Parts of the exercise -
**1)** Reproduce the burnout article word for word between "Time management usually" and "classified as self-care.", inclusive.
**2)** In the burnout article, what do Edly's parents sometimes ask to have?
**3)** How would you say this sentence from the burnout article in Spanish: "Social interaction becomes harder when people are burnt out or are overwhelmed with stress."

Provided passage -

=== Begin Enclosure ===

Agreeing with psychology professional, guidance counselor, Kelly Hickox, gives insight as to what can cause teenage burnout and the effect time management has on mental health.  

“I would say [students who feel stressed] need to prioritize their commitments because I think sometimes, we get involved in too many things,” Hickox said. “Not that that’s a bad thing because some people can handle that, but it depends on the personality of the student—some can’t handle too much.” 

Social interaction becomes harder when people are burnt out or are overwhelmed with stress. Edly faces times where her parents ask to have family movie nights but is overloaded with classwork that it makes it hard to make time.  

“It’s okay to say no to some things,” Edly said. “It’s okay even if you may hurt their feelings. As long as you’re prioritizing yourself, it’s okay.” 

Time management usually is only factored in for all of the tasks students must complete and finish such as schoolwork, clubs, sports, or work. Williams elaborates on the problem of that idea and the misconception of what is classified as self-care.

=== End Enclosure ===

Supplied material -
=== Begin Enclosure ===

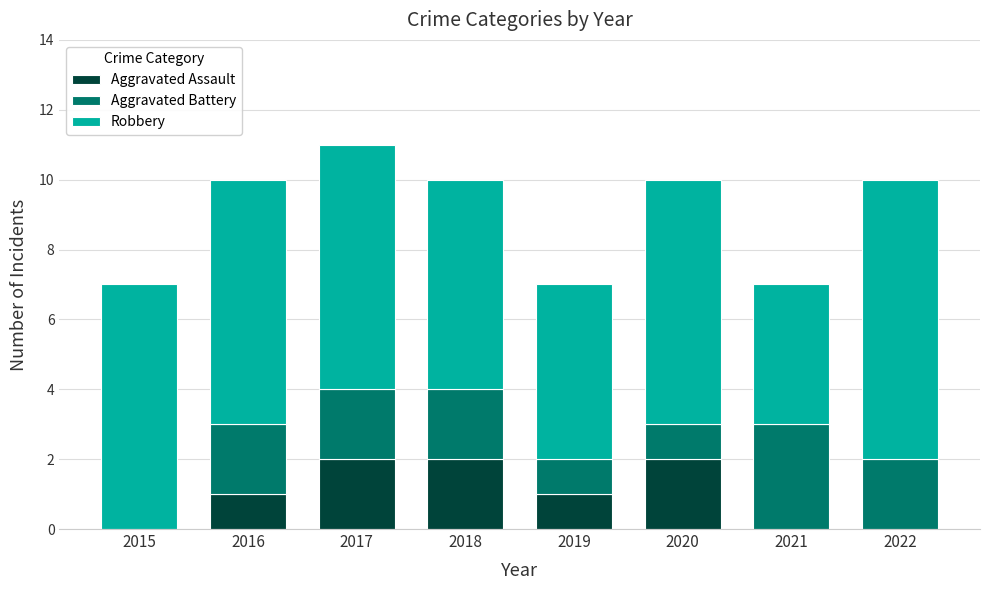

Reading left to right, what are the values for Aggravated Assault?

2015=0	2016=1	2017=2	2018=2	2019=1	2020=2	2021=0	2022=0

=== End Enclosure ===

Replies -
**1)**
Time management usually is only factored in for all of the tasks students must complete and finish such as schoolwork, clubs, sports, or work. Williams elaborates on the problem of that idea and the misconception of what is classified as self-care.

**2)** Family movie nights.

**3)** La interacción social se vuelve más difícil cuando las personas están agotadas o abrumadas por el estrés.